» CONSIGNE: Dans l'extrait sur le climat ci-dessous, reprenez le passage qui commence par « C’est un défi » et se poursuit jusqu'à « sont déjà évidentes. » inclus, en renommant « PIB » en « produit intérieur brut ».

### EXTRAIT SOURCE

Pour maintenir la hausse de la température moyenne dans des limites «gérables», il faut réduire les émissions mondiales rapidement et faire de sérieux progrès dans la décennie en cours.
C’est un défi énorme à l’échelle du monde dont le PIB va tripler (passant de 45 000 milliards de dollars des États-Unis à quelque 130 000 milliards de dollars) d’ici à 2050.
Les principales incidences sur les populations et les sociétés se manifesteront probablement par une vulnérabilité accrue, les risques induits par le climat aggravant toute une série de risques sous-jacents et, partant, augmentant les pressions exercées sur l’environnement, qui sont déjà évidentes.
Alors que l’Afrique a relativement peu contribué aux causes des changements climatiques anthropiques, elle est l’un des premiers continents à être touchés, et des plus durement.

######
### LIGNES DE DONNÉES

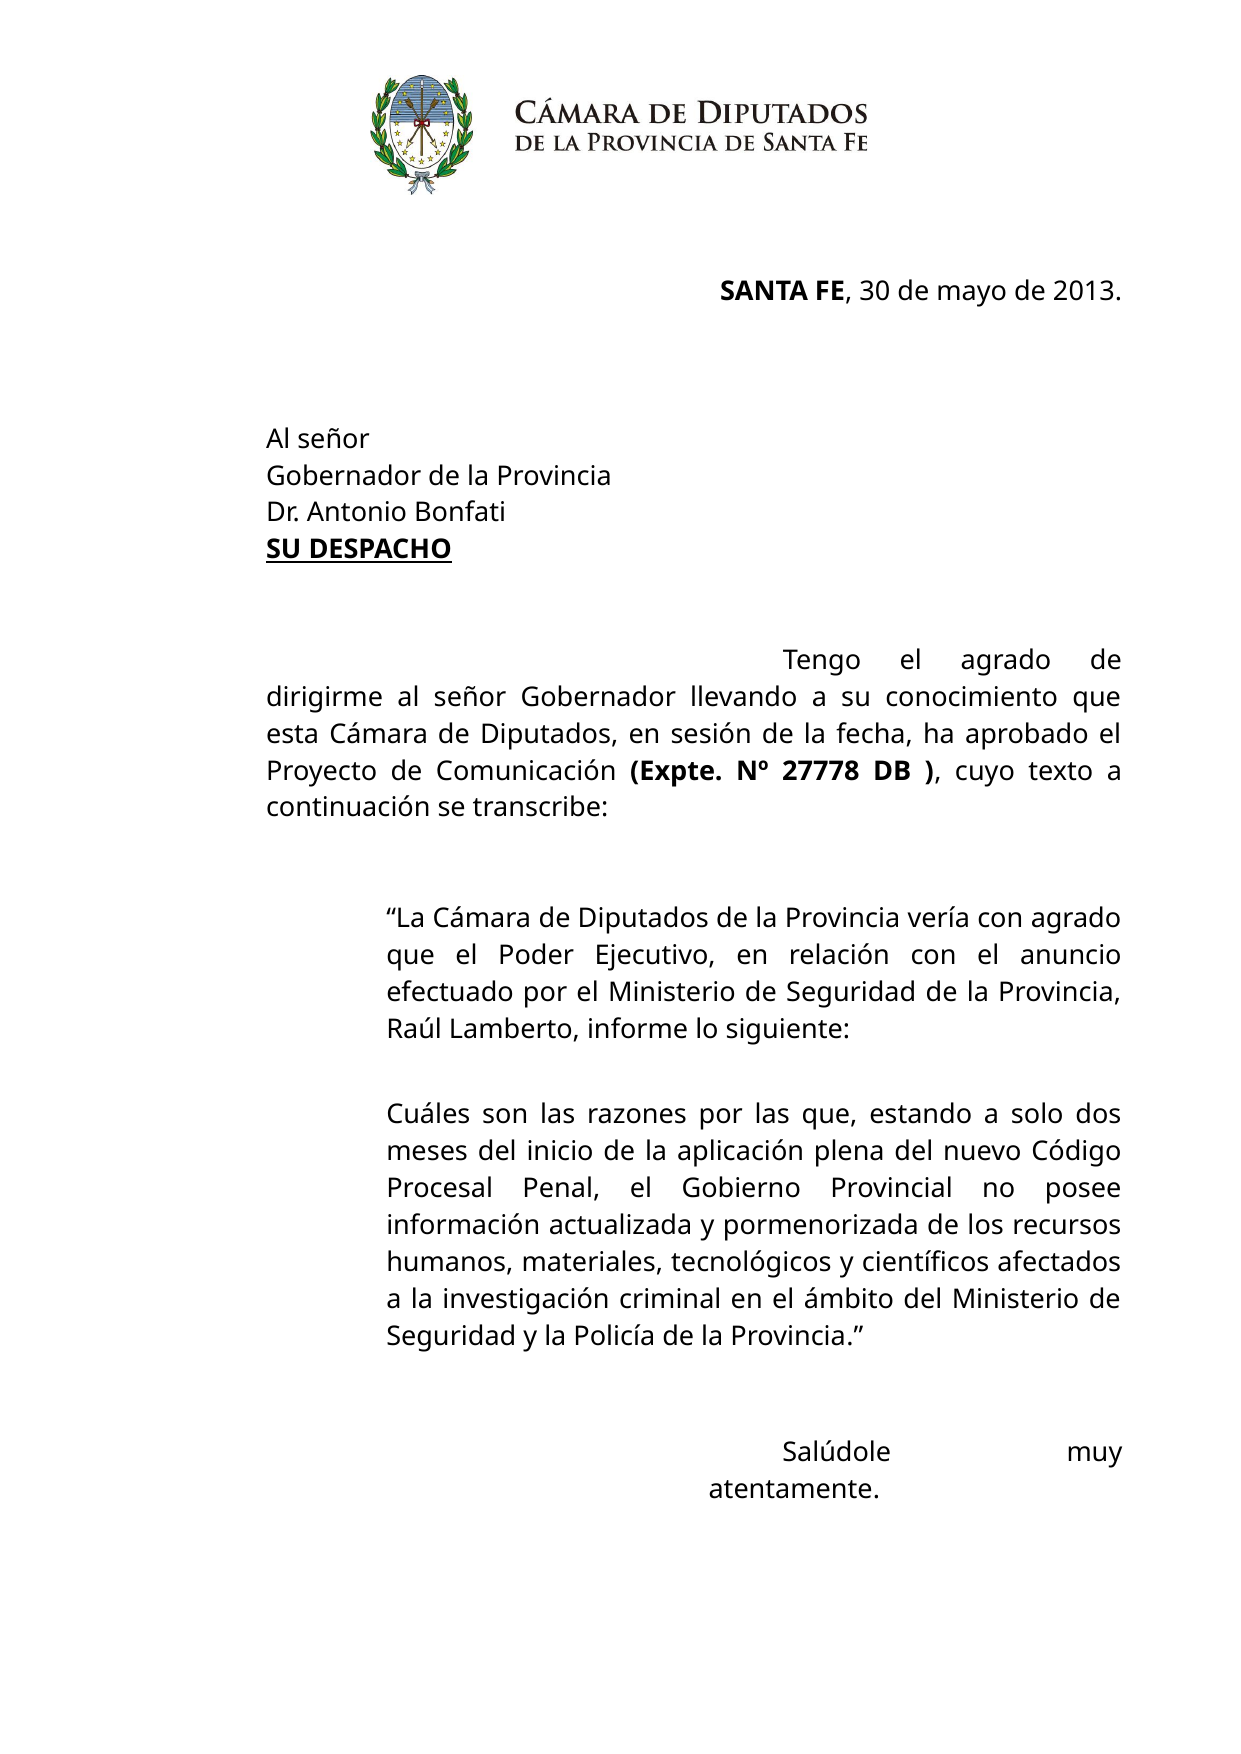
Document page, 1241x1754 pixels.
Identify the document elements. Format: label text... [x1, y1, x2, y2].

text “La Cámara de Diputados de la Provincia vería con agrado que el Poder Ejecutivo, en relación con el anuncio efectuado por el Ministerio de Seguridad de la Provincia, Raúl Lamberto, informe lo siguiente: [386, 898, 1122, 1046]
text Dr. Antonio Bonfati [266, 493, 1122, 530]
text Gobernador de la Provincia [266, 456, 1122, 493]
text Al señor [266, 419, 1122, 456]
text SANTA FE, 30 de mayo de 2013. [266, 272, 1122, 308]
text Tengo el agrado de dirigirme al señor Gobernador llevando a su conocimiento que esta Cámara de Diputados, en sesión de la fecha, ha aprobado el Proyecto de Comunicación (Expte. Nº 27778 DB ), cuyo texto a continuación se transcribe: [266, 640, 1122, 825]
text SU DESPACHO [266, 530, 1122, 567]
picture [370, 75, 868, 199]
text Cuáles son las razones por las que, estando a solo dos meses del inicio de la aplicación plena del nuevo Código Procesal Penal, el Gobierno Provincial no posee información actualizada y pormenorizada de los recursos humanos, materiales, tecnológicos y científicos afectados a la investigación criminal en el ámbito del Ministerio de Seguridad y la Policía de la Provincia.” [386, 1095, 1122, 1353]
text Salúdole muy atentamente. [708, 1433, 1122, 1506]
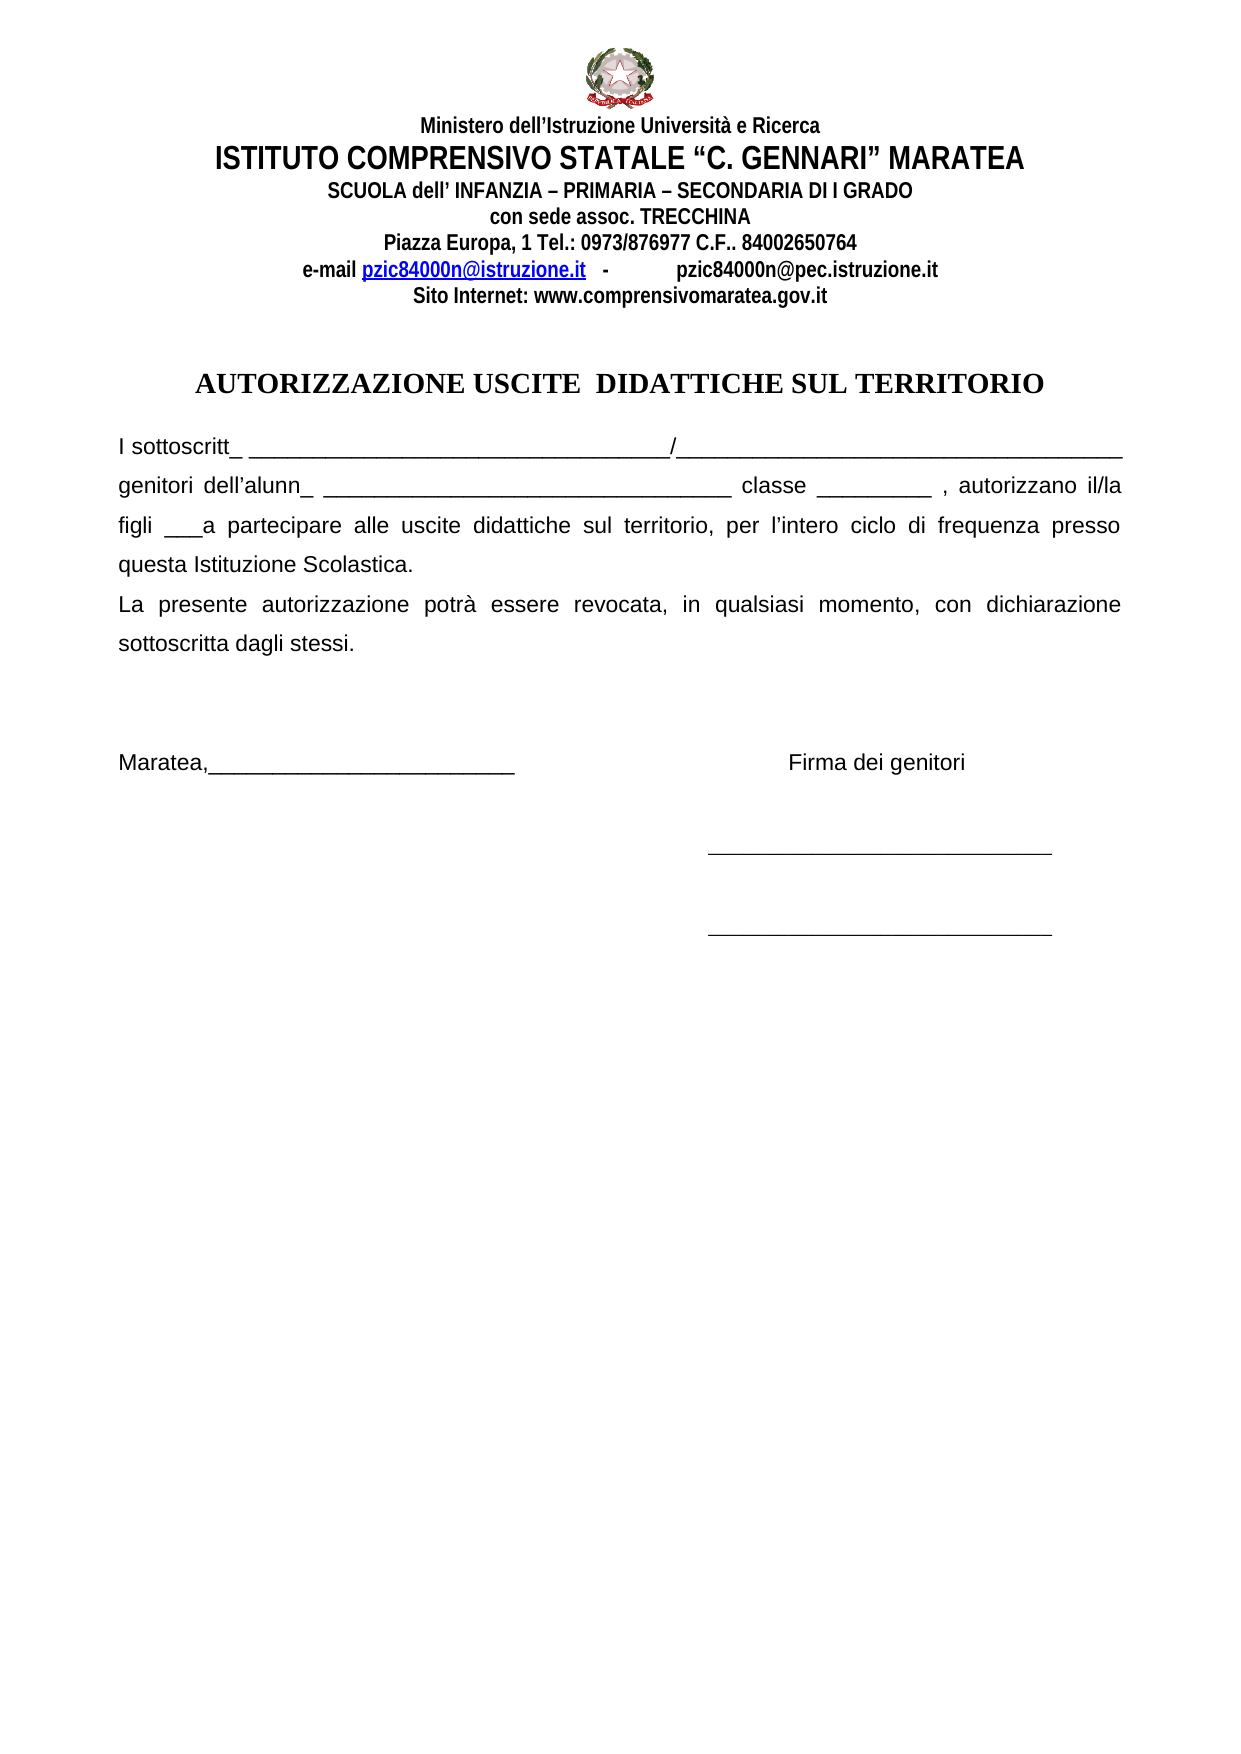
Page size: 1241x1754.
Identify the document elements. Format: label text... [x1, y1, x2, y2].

text e-mail pzic84000n@istruzione.it - pzic84000n@pec.istruzione.it [118, 256, 1122, 282]
text Piazza Europa, 1 Tel.: 0973/876977 C.F.. 84002650764 [118, 229, 1122, 256]
text ISTITUTO COMPRENSIVO STATALE “C. GENNARI” MARATEA [118, 138, 1122, 177]
text ______________________________ [118, 831, 1122, 857]
text SCUOLA dell’ INFANZIA – PRIMARIA – SECONDARIA DI I GRADO [118, 177, 1122, 203]
text Maratea,________________________ Firma dei genitori [118, 749, 1122, 775]
text con sede assoc. TRECCHINA [118, 203, 1122, 229]
text AUTORIZZAZIONE USCITE DIDATTICHE SUL TERRITORIO [118, 366, 1122, 399]
text Sito Internet: www.comprensivomaratea.gov.it [118, 282, 1122, 308]
text I sottoscritt_ _________________________________/___________________________________ genitori dell’alunn_ ________________________________ classe _________ , autorizzano il/la figli ___a partecipare alle uscite didattiche sul territorio, per l’intero ciclo di frequenza presso questa Istituzione Scolastica. [118, 433, 1122, 578]
text ______________________________ [118, 912, 1122, 939]
text Ministero dell’Istruzione Università e Ricerca [118, 112, 1122, 138]
picture [583, 44, 658, 112]
text La presente autorizzazione potrà essere revocata, in qualsiasi momento, con dichiarazione sottoscritta dagli stessi. [118, 591, 1122, 657]
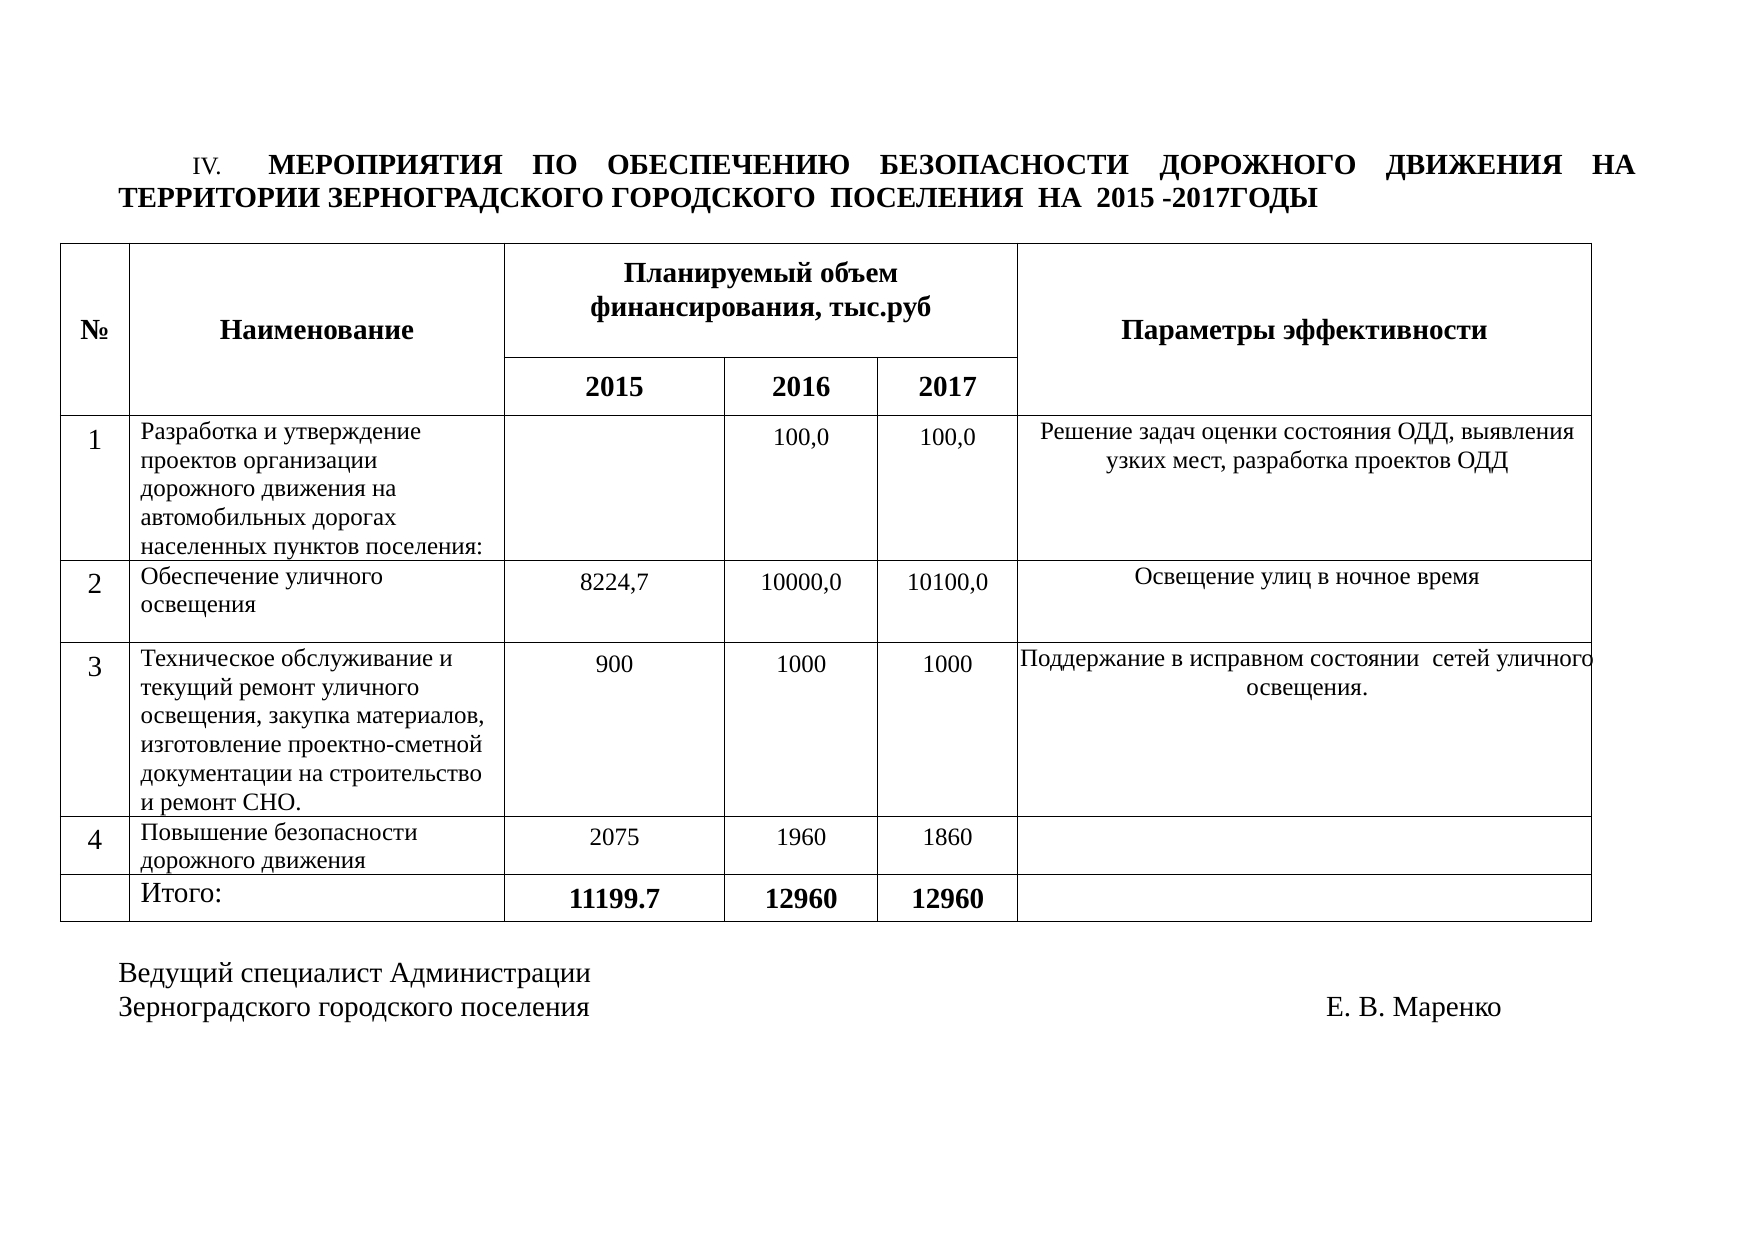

######

» CORRIGÉ:
C’est un défi énorme à l’échelle du monde dont le produit intérieur brut va tripler (passant de 45 000 milliards de dollars des États-Unis à quelque 130 000 milliards de dollars) d’ici à 2050.
Les principales incidences sur les populations et les sociétés se manifesteront probablement par une vulnérabilité accrue, les risques induits par le climat aggravant toute une série de risques sous-jacents et, partant, augmentant les pressions exercées sur l’environnement, qui sont déjà évidentes.